Action item
Leave the pictures out and write out exactly the lines from the top of the entries through the line containing "agosto 5, 2026".

Stored data entries
········
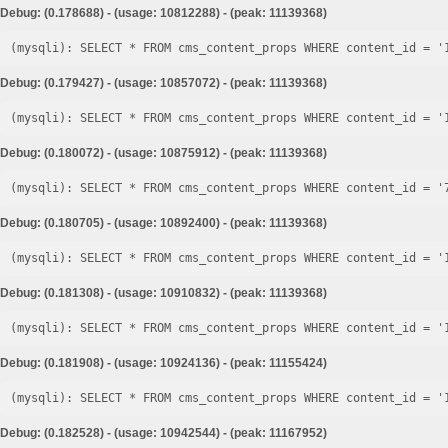
Debug: (0.178688) - (usage: 10812288) - (peak: 11139368)
Debug: (0.179427) - (usage: 10857072) - (peak: 11139368)
Debug: (0.180072) - (usage: 10875912) - (peak: 11139368)
Debug: (0.180705) - (usage: 10892400) - (peak: 11139368)
Debug: (0.181308) - (usage: 10910832) - (peak: 11139368)
Debug: (0.181908) - (usage: 10924136) - (peak: 11155424)
Debug: (0.182528) - (usage: 10942544) - (peak: 11167952)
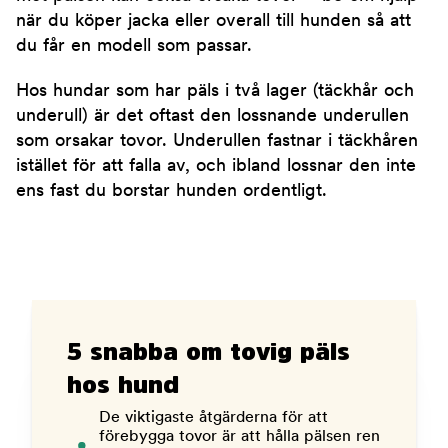
när du köper jacka eller overall till hunden så att
du får en modell som passar.
Hos hundar som har päls i två lager (täckhår och
underull) är det oftast den lossnande underullen
som orsakar tovor. Underullen fastnar i täckhåren
istället för att falla av, och ibland lossnar den inte
ens fast du borstar hunden ordentligt.
5 snabba om tovig päls
hos hund
De viktigaste åtgärderna för att
förebygga tovor är att hålla pälsen ren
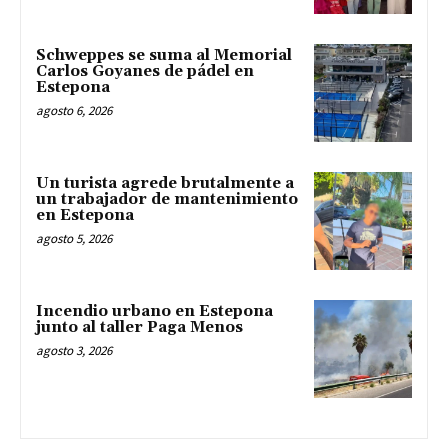
Schweppes se suma al Memorial
Carlos Goyanes de pádel en
Estepona
agosto 6, 2026
Un turista agrede brutalmente a
un trabajador de mantenimiento
en Estepona
agosto 5, 2026
Incendio urbano en Estepona
junto al taller Paga Menos
agosto 3, 2026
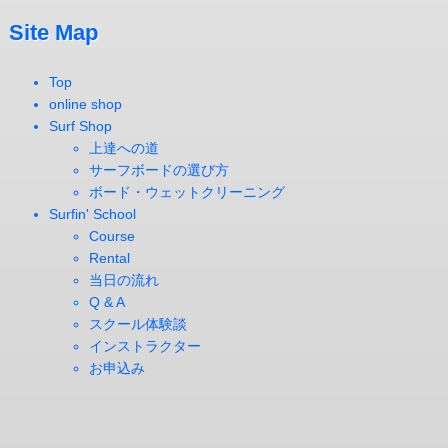
Site Map
Top
online shop
Surf Shop
上達への道
サーフボードの選び方
ボード・ウェットクリーニング
Surfin' School
Course
Rental
当日の流れ
Q & A
スクール体験談
インストラクター
お申込み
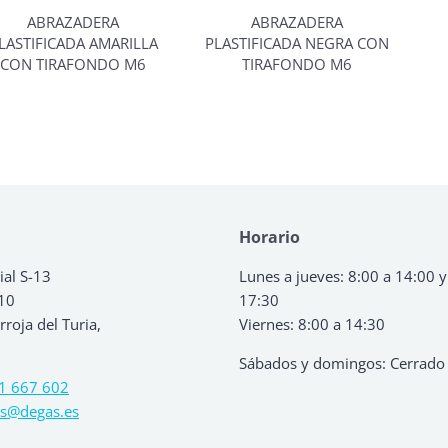
ABRAZADERA
ABRAZADERA
LASTIFICADA AMARILLA
PLASTIFICADA NEGRA CON
CON TIRAFONDO M6
TIRAFONDO M6
Horario
ial S-13
Lunes a jueves: 8:00 a 14:00 y
 10
17:30
roja del Turia,
Viernes: 8:00 a 14:30
Sábados y domingos: Cerrado
1 667 602
s@degas.es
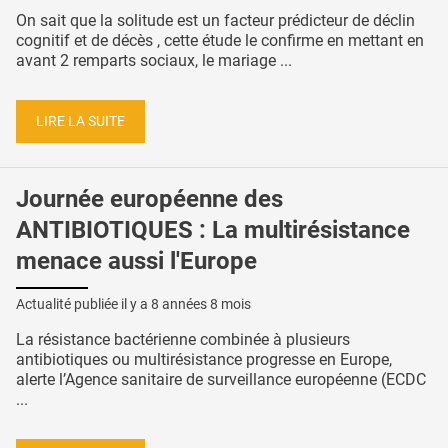
On sait que la solitude est un facteur prédicteur de déclin
cognitif et de décès , cette étude le confirme en mettant en
avant 2 remparts sociaux, le mariage ...
LIRE LA SUITE
Journée européenne des
ANTIBIOTIQUES : La multirésistance
menace aussi l'Europe
Actualité publiée il y a
8 années 8 mois
La résistance bactérienne combinée à plusieurs
antibiotiques ou multirésistance progresse en Europe,
alerte l’Agence sanitaire de surveillance européenne (ECDC
...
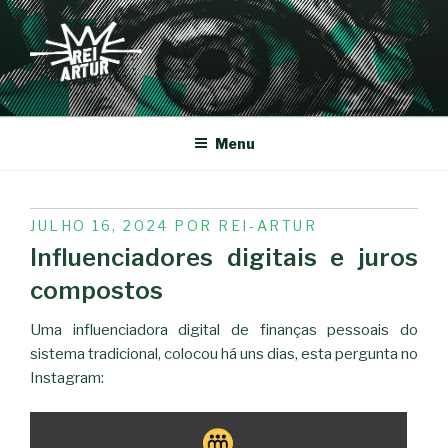
Saltar
para
o
conteúdo
REI-ARTUR
Menu
PUBLICADO
JULHO 16, 2024
POR
REI-ARTUR
EM
Influenciadores digitais e juros
compostos
Uma influenciadora digital de finanças pessoais do
sistema tradicional, colocou há uns dias, esta pergunta no
Instagram:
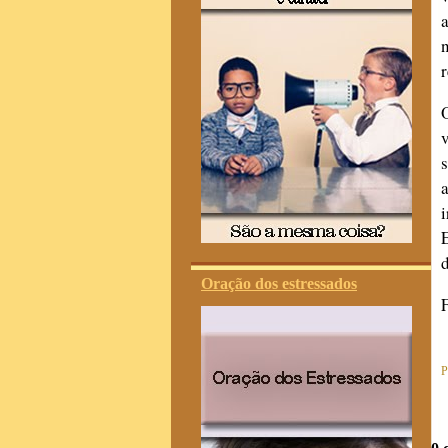
Oração dos estressados
P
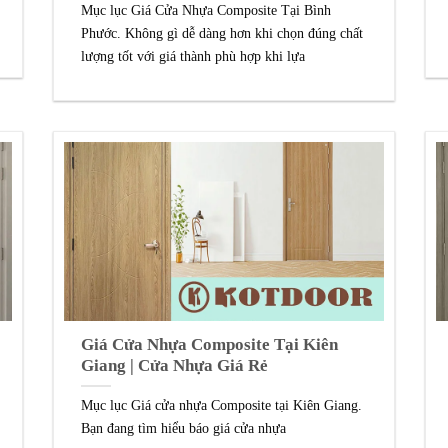
Mục lục Giá Cửa Nhựa Composite Tại Bình
Phước. Không gì dễ dàng hơn khi chọn đúng chất
lượng tốt với giá thành phù hợp khi lựa
Giá Cửa Nhựa Composite Tại Kiên
Giang | Cửa Nhựa Giá Rẻ
Mục lục Giá cửa nhựa Composite tại Kiên Giang.
Bạn đang tìm hiểu báo giá cửa nhựa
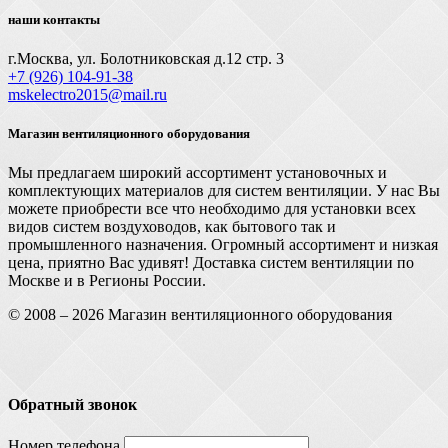
наши контакты
г.Москва, ул. Болотниковская д.12 стр. 3
+7 (926) 104-91-З8
mskelectro2015@mail.ru
Магазин вентиляционного оборудования
Мы предлагаем широкий ассортимент установочных и
комплектующих материалов для систем вентиляции. У нас Вы
можете приобрести все что необходимо для установки всех
видов систем воздуховодов, как бытового так и
промышленного назначения. Огромный ассортимент и низкая
цена, приятно Вас удивят! Доставка систем вентиляции по
Москве и в Регионы России.
© 2008 – 2026 Магазин вентиляционного оборудования
Обратный звонок
Номер телефона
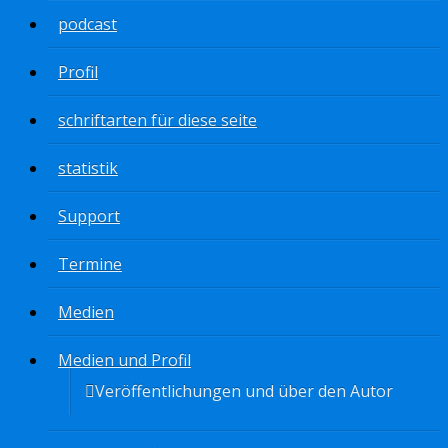
podcast
Profil
schriftarten für diese seite
statistik
Support
Termine
Medien
Medien und Profil
Veröffentlichungen und über den Autor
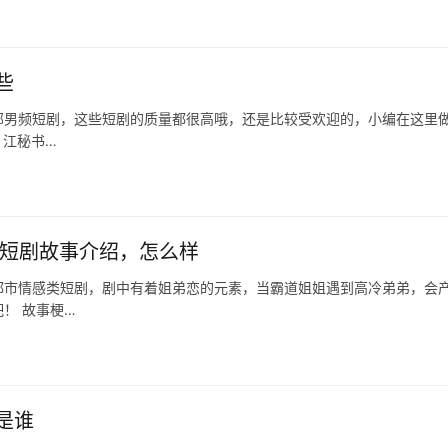
些
部男频短剧，这些短剧的质量都很高哦，还是比较受欢迎的，小编在这里
，江秘书…
 短剧故事介绍，怎么样
都市情感类短剧，剧中有着姐弟恋的元素，当霸道姐姐遇到高冷弟弟，会
！ 故事梗…
是谁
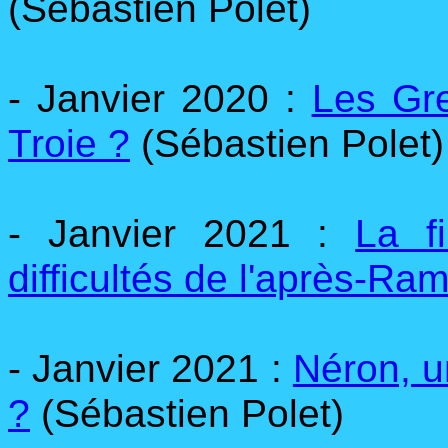
(Sébastien Polet)
- Janvier 2020 :
Les Gre
Troie ?
(
Sébastien Polet)
- Janvier 2021 :
La f
difficultés de l'après-Ram
- Janvier 2021 :
Néron, u
?
(
Sébastien Polet)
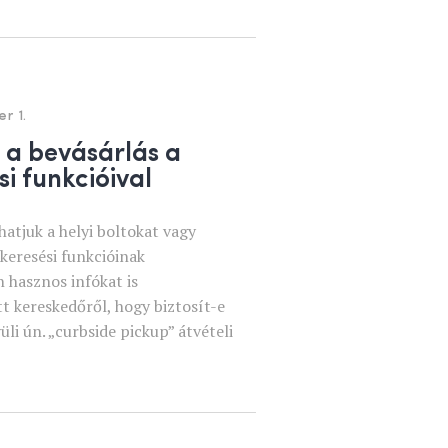
r 1.
a bevásárlás a
i funkcióival
atjuk a helyi boltokat vagy
 keresési funkcióinak
 hasznos infókat is
t kereskedőről, hogy biztosít-e
li ún. „curbside pickup” átvételi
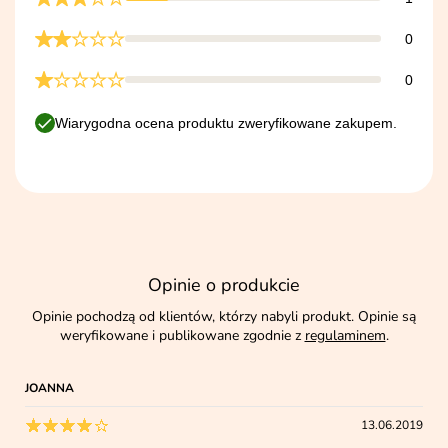
0
0
Wiarygodna ocena produktu zweryfikowane zakupem.
Opinie o produkcie
Opinie pochodzą od klientów, którzy nabyli produkt. Opinie są
weryfikowane i publikowane zgodnie z
regulaminem
.
JOANNA
13.06.2019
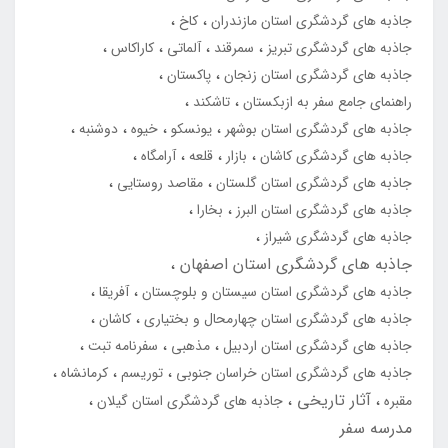
جاذبه های گردشگری استان مازندران
کاخ
جاذبه های گردشگری تبریز
سمرقند
آلماتی
کاراکاس
جاذبه های گردشگری استان زنجان
پاکستان
راهنمای جامع سفر به ازبکستان
تاشکند
جاذبه های گردشگری استان بوشهر
یونسکو
خیوه
دوشنبه
جاذبه های گردشگری کاشان
بازار
قلعه
آرامگاه
جاذبه های گردشگری استان گلستان
مقاصد روستایی
جاذبه های گردشگری استان البرز
بخارا
جاذبه های گردشگری شیراز
جاذبه های گردشگری استان اصفهان
جاذبه های گردشگری استان سیستان و بلوچستان
آفریقا
جاذبه های گردشگری استان چهارمحال و بختیاری
کاشان
جاذبه های گردشگری استان اردبیل
مذهبی
سفرنامه تبت
جاذبه های گردشگری استان خراسان جنوبی
توریسم
کرمانشاه
آثار تاریخی
مقبره
جاذبه های گردشگری استان گیلان
مدرسه سفر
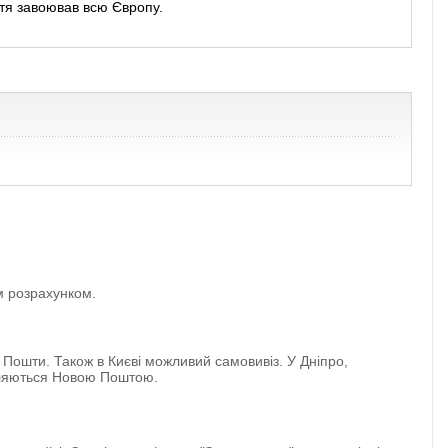
іття завоював всю Європу.
им розрахунком.
 Пошти. Також в Києві можливий самовивіз. У Дніпро,
авляються Новою Поштою.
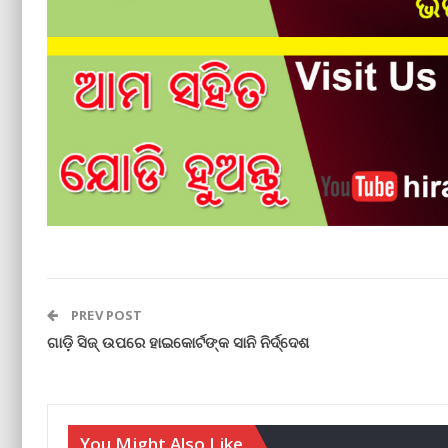
PREV POST
ଗାଡ଼ି ସିଜ୍ ଉପରେ ହାଇକୋର୍ଟଙ୍କ ସାନି ନିର୍ଦ୍ଦେଶ
You Might Also Like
········
Response box
Debug: (0.178688) - (usage: 10812288) - (peak: 11139368)
Debug: (0.179427) - (usage: 10857072) - (peak: 11139368)
Debug: (0.180072) - (usage: 10875912) - (peak: 11139368)
Debug: (0.180705) - (usage: 10892400) - (peak: 11139368)
Debug: (0.181308) - (usage: 10910832) - (peak: 11139368)
Debug: (0.181908) - (usage: 10924136) - (peak: 11155424)
Debug: (0.182528) - (usage: 10942544) - (peak: 11167952)
när du köper jacka eller overall till hunden så att
du får en modell som passar.
Hos hundar som har päls i två lager (täckhår och
underull) är det oftast den lossnande underullen
som orsakar tovor. Underullen fastnar i täckhåren
istället för att falla av, och ibland lossnar den inte
ens fast du borstar hunden ordentligt.
5 snabba om tovig päls
hos hund
De viktigaste åtgärderna för att
förebygga tovor är att hålla pälsen ren
Schweppes se suma al Memorial
Carlos Goyanes de pádel en
Estepona
agosto 6, 2026
Un turista agrede brutalmente a
un trabajador de mantenimiento
en Estepona
agosto 5, 2026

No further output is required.